Thapar, along with his parents, met the girl for lunch at a restaurant in a prominent five-star hotel, with her entire family present there too." In many cases, depending on the package, a person from the agency also accompanies the families at such meetings, to introduce them and assess the meeting, and step in in case of awkwardness or a lack of a connection. "I was sitting there awkwardly at first — not a clue what I was doing there — when my dad suggested that the girl and I get a separate table and order our own food while the families sat and talked." If things go well, the agency should be informed of any future meetings, "as a courtesy, not an obligation".

Till date, Thapar has met a handful of girls, out of which one was through the agency. His father is fairly keen on him getting married, and is looking to get another agency on board. Additionally, he has enlisted the services of a couple of high-profile Pandits, who've developed a healthy network among the well-to-do through years of conducting wedding ceremonies, and are now also running their own marriage bureaus. One of the bureaus' website showcases the name of the pandit followed by the title: Astrologer (M.D.). Their databases are even known to feature prominent personalities, including known actresses.
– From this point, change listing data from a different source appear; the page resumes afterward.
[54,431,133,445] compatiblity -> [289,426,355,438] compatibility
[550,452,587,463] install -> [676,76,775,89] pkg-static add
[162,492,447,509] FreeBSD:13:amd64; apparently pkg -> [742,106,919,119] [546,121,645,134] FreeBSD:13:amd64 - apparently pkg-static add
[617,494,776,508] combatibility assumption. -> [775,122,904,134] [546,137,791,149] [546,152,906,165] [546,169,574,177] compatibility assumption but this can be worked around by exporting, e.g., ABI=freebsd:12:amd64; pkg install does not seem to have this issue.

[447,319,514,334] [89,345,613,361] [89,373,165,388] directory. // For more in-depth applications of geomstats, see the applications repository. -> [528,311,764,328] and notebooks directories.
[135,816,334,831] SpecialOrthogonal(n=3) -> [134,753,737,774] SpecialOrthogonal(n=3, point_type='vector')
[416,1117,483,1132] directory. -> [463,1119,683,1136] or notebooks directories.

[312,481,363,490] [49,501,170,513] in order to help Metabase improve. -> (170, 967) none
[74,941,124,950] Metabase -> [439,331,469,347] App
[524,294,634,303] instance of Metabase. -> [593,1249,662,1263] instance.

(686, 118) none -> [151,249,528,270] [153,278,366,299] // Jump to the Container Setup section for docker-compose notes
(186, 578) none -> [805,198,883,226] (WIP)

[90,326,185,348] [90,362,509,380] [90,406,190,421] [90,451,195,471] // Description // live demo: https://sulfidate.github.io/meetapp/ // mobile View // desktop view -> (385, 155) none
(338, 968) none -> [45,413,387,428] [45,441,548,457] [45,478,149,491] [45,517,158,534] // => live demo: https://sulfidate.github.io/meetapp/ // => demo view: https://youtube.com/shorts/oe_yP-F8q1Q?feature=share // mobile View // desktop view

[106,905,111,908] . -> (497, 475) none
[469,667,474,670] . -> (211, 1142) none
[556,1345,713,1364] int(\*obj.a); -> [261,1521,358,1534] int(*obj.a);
He met one girl at another hotel. The meeting was preceded by the girl's mother meeting with Sunny first to check him out and confirm that the details he had submitted were, in fact, correct. Another meeting took place, without any familial intervention, at a popular coffee shop chain — "It's supposed to be a formal thing; getting a drink in the first few meetings is considered inappropriate." — while a third one had the parents of the girl meeting with Thapar's parents first, following which a meeting between the two was arranged, again, at an expensive hotel. The pandits don't officially charge anything, serving as matchmakers for different families, but it is protocol to gift them (a lot of) money — from Rs 6,000 to Rs 11,000 or more — every single time they visit your home for a "mooh dikhai", as "shagun".

And then there are the financial requirements. While Thapar's filters for prospective matches given to the agencies is restricted to the appearance and education/professional qualifications of the girl, and the overall nature of the family, a lot of clients that approach these elite matchmakers place financial standing as a high-priority requirement. The technical term these days is a "3 Crore Wedding" or a "10 Crore Wedding", which helps gauge the financial situation and status of the other family, and whether they can afford to spend that much on the wedding of their daughter/son. This figure may or may not include any "traditional gifting" from the girl's family to the guy's. Ultimately, though, the rich are getting richer not because of capitalism or policy or corruption or anything of the sort — it's simply because they're marrying each other.